I have beautiful curtains and drapes from HS’s friendly window decorator Hanna Szlachetko, who usually also does window decorations for my projects. One of the rooms has my original curtain up-do that I designed a few years ago. The girls realised the updo and I use the item in many of my projects.

The new office is not just a studio. It also acts as a showroom, what can you see here?

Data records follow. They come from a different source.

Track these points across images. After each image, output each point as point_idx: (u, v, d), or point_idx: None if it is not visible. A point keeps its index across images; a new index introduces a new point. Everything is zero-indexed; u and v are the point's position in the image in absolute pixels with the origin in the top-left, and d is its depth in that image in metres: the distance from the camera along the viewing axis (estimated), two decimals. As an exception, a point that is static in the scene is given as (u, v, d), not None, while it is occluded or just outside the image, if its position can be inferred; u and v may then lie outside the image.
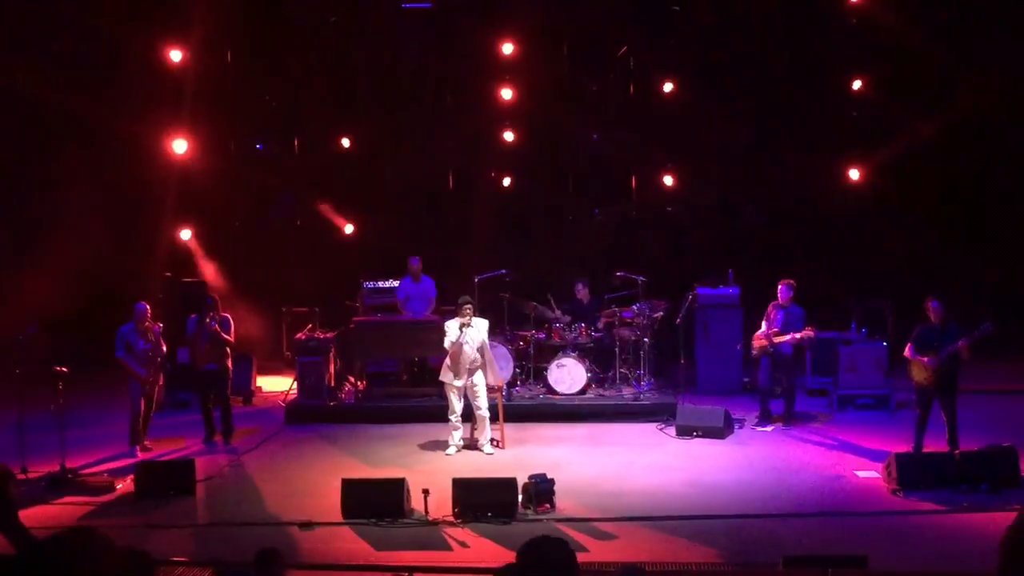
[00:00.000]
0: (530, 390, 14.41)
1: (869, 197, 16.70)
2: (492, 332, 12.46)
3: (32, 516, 9.69)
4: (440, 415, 12.58)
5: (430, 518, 9.65)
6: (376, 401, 14.39)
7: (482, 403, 12.16)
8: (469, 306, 12.00)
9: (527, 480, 9.99)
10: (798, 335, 12.74)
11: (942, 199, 16.78)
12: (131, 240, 16.71)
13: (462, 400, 12.22)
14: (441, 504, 9.78)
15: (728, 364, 14.61)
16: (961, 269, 15.96)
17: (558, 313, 14.71)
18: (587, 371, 14.04)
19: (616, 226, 18.02)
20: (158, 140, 16.22)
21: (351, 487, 9.93)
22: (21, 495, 10.33)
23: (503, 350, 14.01)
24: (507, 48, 16.76)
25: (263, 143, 17.84)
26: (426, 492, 9.69)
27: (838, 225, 16.99)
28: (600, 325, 14.55)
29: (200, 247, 16.80)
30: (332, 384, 14.56)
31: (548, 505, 9.90)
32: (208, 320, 12.51)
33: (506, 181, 17.62)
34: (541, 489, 9.93)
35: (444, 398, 12.38)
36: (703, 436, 12.56)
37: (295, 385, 14.61)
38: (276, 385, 15.70)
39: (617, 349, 14.42)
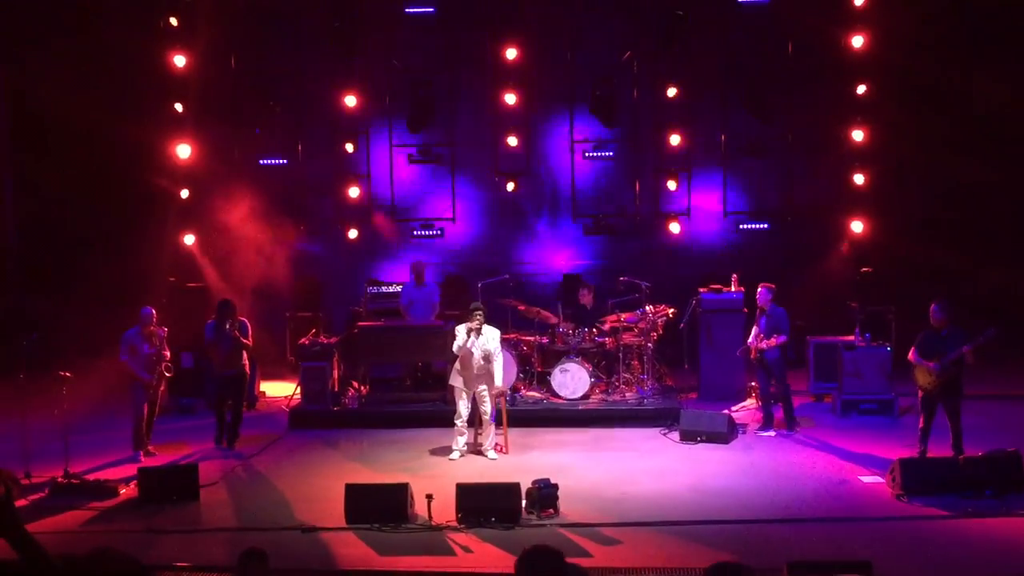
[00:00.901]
0: (534, 395, 14.40)
1: (872, 201, 16.69)
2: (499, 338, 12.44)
3: (35, 522, 9.69)
4: (443, 420, 12.57)
5: (433, 523, 9.64)
6: (379, 406, 14.37)
7: (487, 408, 12.15)
8: (479, 312, 11.98)
9: (531, 485, 9.98)
10: (772, 342, 12.75)
11: (945, 203, 16.75)
12: (136, 245, 16.74)
13: (469, 405, 12.21)
14: (445, 509, 9.77)
15: (732, 369, 14.59)
16: (965, 273, 15.93)
17: (561, 318, 14.69)
18: (591, 376, 14.02)
19: (620, 230, 18.00)
20: (162, 145, 16.27)
21: (355, 492, 9.92)
22: (25, 501, 10.38)
23: (507, 355, 13.98)
24: (511, 53, 16.80)
25: (266, 148, 17.83)
26: (430, 497, 9.68)
27: (840, 229, 16.95)
28: (604, 330, 14.53)
29: (203, 252, 16.81)
30: (336, 389, 14.55)
31: (552, 510, 9.89)
32: (227, 325, 12.52)
33: (510, 186, 17.60)
34: (545, 494, 9.92)
35: (448, 403, 12.36)
36: (707, 441, 12.54)
37: (299, 390, 14.61)
38: (280, 390, 15.70)
39: (621, 354, 14.41)
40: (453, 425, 12.22)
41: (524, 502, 9.86)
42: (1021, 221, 16.63)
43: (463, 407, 12.16)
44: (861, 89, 16.48)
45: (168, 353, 12.61)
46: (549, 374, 14.15)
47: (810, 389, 14.85)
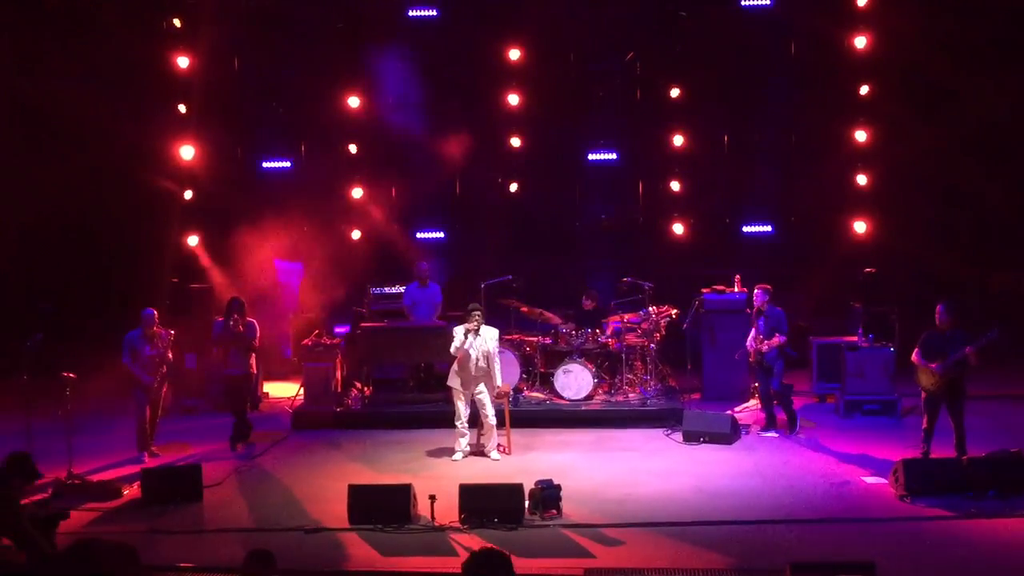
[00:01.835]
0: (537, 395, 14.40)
1: (875, 201, 16.68)
2: (498, 337, 12.44)
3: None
4: (446, 421, 12.58)
5: (436, 524, 9.65)
6: (382, 407, 14.38)
7: (489, 409, 12.16)
8: (477, 313, 12.01)
9: (534, 486, 9.99)
10: (772, 342, 12.75)
11: (949, 203, 16.74)
12: (139, 246, 16.75)
13: (469, 406, 12.22)
14: (448, 510, 9.78)
15: (735, 370, 14.58)
16: (969, 274, 15.93)
17: (564, 318, 14.69)
18: (594, 377, 14.03)
19: (623, 231, 18.00)
20: (165, 146, 16.28)
21: (358, 492, 9.94)
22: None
23: (510, 355, 14.00)
24: (514, 54, 16.81)
25: (269, 150, 17.85)
26: (432, 498, 9.68)
27: (843, 229, 16.93)
28: (607, 331, 14.54)
29: (207, 253, 16.82)
30: (339, 390, 14.56)
31: (555, 511, 9.90)
32: (233, 324, 12.55)
33: (513, 187, 17.61)
34: (548, 495, 9.93)
35: (451, 404, 12.38)
36: (709, 442, 12.54)
37: (302, 391, 14.62)
38: (283, 391, 15.71)
39: (624, 355, 14.41)
40: (455, 426, 12.23)
41: (527, 503, 9.87)
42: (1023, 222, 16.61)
43: (462, 408, 12.17)
44: (864, 90, 16.48)
45: (171, 355, 12.61)
46: (552, 375, 14.15)
47: (813, 390, 14.85)
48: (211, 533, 9.78)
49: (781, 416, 13.14)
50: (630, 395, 14.24)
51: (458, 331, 12.06)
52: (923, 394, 11.28)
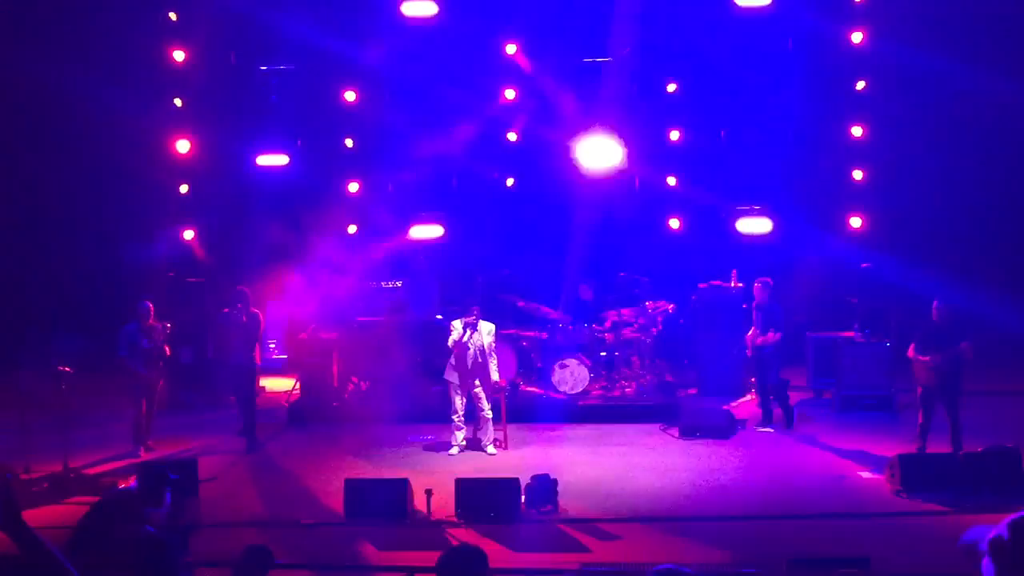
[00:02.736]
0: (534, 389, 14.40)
1: (872, 196, 16.67)
2: (495, 332, 12.44)
3: (35, 516, 9.70)
4: (443, 416, 12.57)
5: (433, 518, 9.66)
6: (379, 401, 14.37)
7: (485, 404, 12.17)
8: (475, 308, 12.02)
9: (530, 480, 10.00)
10: (768, 338, 12.76)
11: (945, 198, 16.74)
12: (135, 240, 16.71)
13: (465, 400, 12.22)
14: (444, 504, 9.79)
15: (731, 365, 14.58)
16: (966, 269, 15.92)
17: (561, 313, 14.69)
18: (590, 371, 14.03)
19: (620, 226, 17.97)
20: (161, 139, 16.24)
21: (354, 487, 9.94)
22: (24, 494, 10.38)
23: (505, 349, 13.99)
24: (510, 48, 16.80)
25: (265, 144, 17.80)
26: (429, 492, 9.69)
27: (840, 224, 16.92)
28: (604, 325, 14.53)
29: (203, 247, 16.77)
30: (335, 384, 14.55)
31: (551, 506, 9.91)
32: (237, 313, 12.55)
33: (509, 182, 17.59)
34: (544, 489, 9.94)
35: (447, 399, 12.38)
36: (706, 436, 12.55)
37: (298, 385, 14.61)
38: (279, 385, 15.70)
39: (620, 349, 14.40)
40: (451, 421, 12.23)
41: (523, 497, 9.88)
42: (1022, 216, 16.60)
43: (459, 402, 12.18)
44: (860, 85, 16.46)
45: (168, 349, 12.61)
46: (549, 370, 14.15)
47: (809, 385, 14.86)
48: (207, 528, 9.77)
49: (778, 411, 13.14)
50: (627, 390, 14.24)
51: (455, 325, 12.08)
52: (919, 389, 11.30)
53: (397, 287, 15.53)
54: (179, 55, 16.18)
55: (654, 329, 14.39)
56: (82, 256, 17.16)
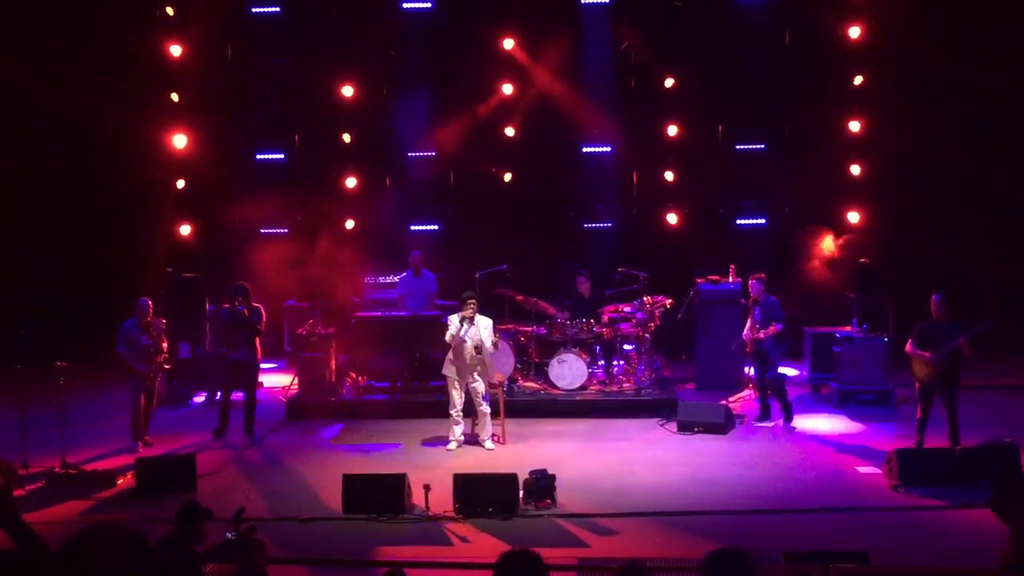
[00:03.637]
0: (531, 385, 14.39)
1: (870, 191, 16.68)
2: (492, 327, 12.43)
3: (32, 512, 9.69)
4: (441, 411, 12.57)
5: (431, 513, 9.66)
6: (377, 396, 14.37)
7: (483, 399, 12.16)
8: (472, 301, 12.03)
9: (528, 476, 10.00)
10: (770, 331, 12.77)
11: (943, 193, 16.74)
12: (132, 235, 16.69)
13: (463, 395, 12.22)
14: (442, 500, 9.79)
15: (729, 360, 14.59)
16: (963, 264, 15.92)
17: (559, 308, 14.67)
18: (588, 367, 14.02)
19: (617, 221, 17.97)
20: (158, 134, 16.22)
21: (352, 482, 9.94)
22: (22, 491, 10.38)
23: (504, 345, 13.98)
24: (508, 43, 16.78)
25: (262, 139, 17.78)
26: (427, 487, 9.69)
27: (838, 219, 16.94)
28: (602, 320, 14.53)
29: (201, 242, 16.76)
30: (333, 379, 14.54)
31: (549, 501, 9.91)
32: (239, 308, 12.52)
33: (507, 176, 17.58)
34: (542, 485, 9.94)
35: (445, 393, 12.37)
36: (704, 432, 12.55)
37: (296, 380, 14.61)
38: (277, 380, 15.69)
39: (618, 345, 14.40)
40: (449, 416, 12.23)
41: (521, 493, 9.88)
42: (1019, 211, 16.60)
43: (457, 397, 12.17)
44: (858, 80, 16.46)
45: (166, 345, 12.60)
46: (546, 365, 14.15)
47: (807, 380, 14.86)
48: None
49: (775, 406, 13.15)
50: (625, 385, 14.24)
51: (453, 319, 12.09)
52: (917, 384, 11.31)
53: (395, 282, 15.49)
54: (176, 50, 16.16)
55: (652, 324, 14.37)
56: (79, 251, 17.13)
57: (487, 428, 12.26)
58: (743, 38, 17.06)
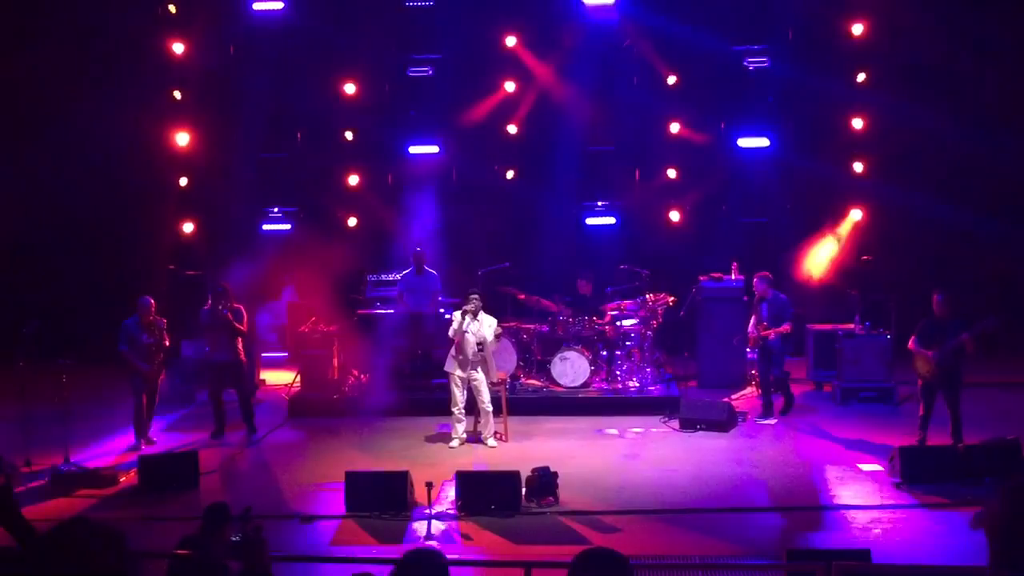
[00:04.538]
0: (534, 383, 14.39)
1: (872, 188, 16.65)
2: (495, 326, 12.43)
3: (35, 509, 9.72)
4: (443, 408, 12.57)
5: (433, 511, 9.65)
6: (379, 394, 14.36)
7: (485, 396, 12.17)
8: (475, 297, 12.04)
9: (530, 473, 10.00)
10: (780, 330, 12.77)
11: (946, 190, 16.70)
12: (134, 233, 16.70)
13: (465, 392, 12.22)
14: (444, 497, 9.78)
15: (732, 357, 14.59)
16: (966, 262, 15.90)
17: (561, 306, 14.67)
18: (590, 364, 14.02)
19: (620, 219, 17.95)
20: (160, 132, 16.22)
21: (354, 480, 9.94)
22: (24, 488, 10.40)
23: (506, 343, 13.98)
24: (511, 40, 16.76)
25: (265, 136, 17.77)
26: (429, 485, 9.68)
27: (840, 216, 16.91)
28: (604, 318, 14.52)
29: (203, 240, 16.76)
30: (335, 377, 14.55)
31: (551, 498, 9.92)
32: (220, 309, 12.50)
33: (509, 174, 17.56)
34: (544, 482, 9.94)
35: (448, 390, 12.38)
36: (706, 429, 12.55)
37: (298, 378, 14.61)
38: (279, 378, 15.70)
39: (621, 342, 14.40)
40: (452, 413, 12.23)
41: (524, 490, 9.88)
42: (1022, 209, 16.57)
43: (459, 394, 12.18)
44: (861, 77, 16.43)
45: (168, 343, 12.60)
46: (549, 362, 14.15)
47: (809, 377, 14.86)
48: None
49: (778, 403, 13.15)
50: (627, 382, 14.23)
51: (456, 315, 12.10)
52: (920, 381, 11.30)
53: (397, 280, 15.49)
54: (178, 47, 16.16)
55: (654, 322, 14.36)
56: (82, 249, 17.14)
57: (489, 425, 12.27)
58: (746, 34, 17.00)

In addition to countless pattern books, I have a very large display of furniture from the Polish upholstered furniture manufacturer ABSYNTH. I have designed the whole thing so that the showroom looks like a flat, with products from this manufacturer in the lead role. I am their official partner and you can also buy them from me. I have most of their gems, from the Sulla or Rey recliner to theGIrO sofa, the Moon, the Laroc armchairs , the 212 or the Laroc 66 chairs and the Ringtable , with its beautifully elegant base, which serves as my desk. In addition, you can see and buy stuccowork by Orac, with whom I have been designing for many years.

You have designed a special area for your clients. Where did you get the idea for such expressive wallpaper?

The client meeting area is located in the central area. I have placed lounge furniture and a large table here, where we discuss projects. On the wall, in addition to the stucco in one place, there is wallpaper with a Toile de Jouy pattern in pearl grey. And the history of this pattern is very interesting. It was invented by the dyer Christophe-Philippe Oberkampf in 1760 in the town of Jouy en-Josas near Versailles as a form of printing on fabrics (and at the time, printing was something of an innovation). The work of his manufactory was so desirable in France that in time it became the Royal Manufactory. The founders gained the affection of Marie Antoinette herself, wife of Louis XVI (a descendant of ‘my’ Louis XIV). So something was created for her. The pattern depicts idyllic games, genre scenes at court or at the Petit Trianon (the classical palace in the gardens of Versailles). I ordered the wallpaper from the French manufacturer Casadeco without knowing the story beforehand. Today, quite a few people may be familiar with the pattern, French brands use it as a historical legacy, and the most popular is certainly the fashion house Dior, which has created its own interpretation of it. They put it on handbags, twill or sets – in different colour variations and on different materials.

It is also worth mentioning the other wallpaper I have in the office, in the entrance area, the so-called blue room. It is a wallpaper in the form of a reproduction of Élisabeth Vigée Le Brun’s 1783 painting Madame Grand. Perversely – I chose it in a version scrawled with careless blue graffiti, so as not to make it too pathetic.

There are more objects in your office.

I have a lot of pattern books collected over the years from various manufacturers. There are also those from Kontakt Simon, with whom I hold the position of first Polish ambassador, along with nine other great design offices from all over Poland. I have countless fabrics, wallpapers, wood floors – French herringbone , of course, from Jawor Parkiet, quartz sinters, of which I even designed myself a table to discuss projects with clients. I chose the Bergen pattern from the Spanish manufacturer Dekton (by Cosentino). Also in my office, I can create moodboards for head-to-toe projects with clients. I took care of the smallest detail. I had to have a TV in the office to clearly present and discuss projects with clients. Here, too, I did not leave the choice to chance – I chose the Samsung THE FRAME model , which looks like a painting on the wall.

Why? I think it would be a disservice to put a big black TV on the wall in such an interior among the stucco and other carefully chosen details. The Samsung THE FRAME model has interchangeable frames (mine are white but I can change them at any time) and, in blank mode, displays various images from selected museums around the world. You can even choose a passe-partout option. In my case, the painting Le boulevard Montmartre un matin d’hiver by Camille Pissarro from 1897is most often displayed on the screen . It fits perfectly into the interior with its calmness and colour.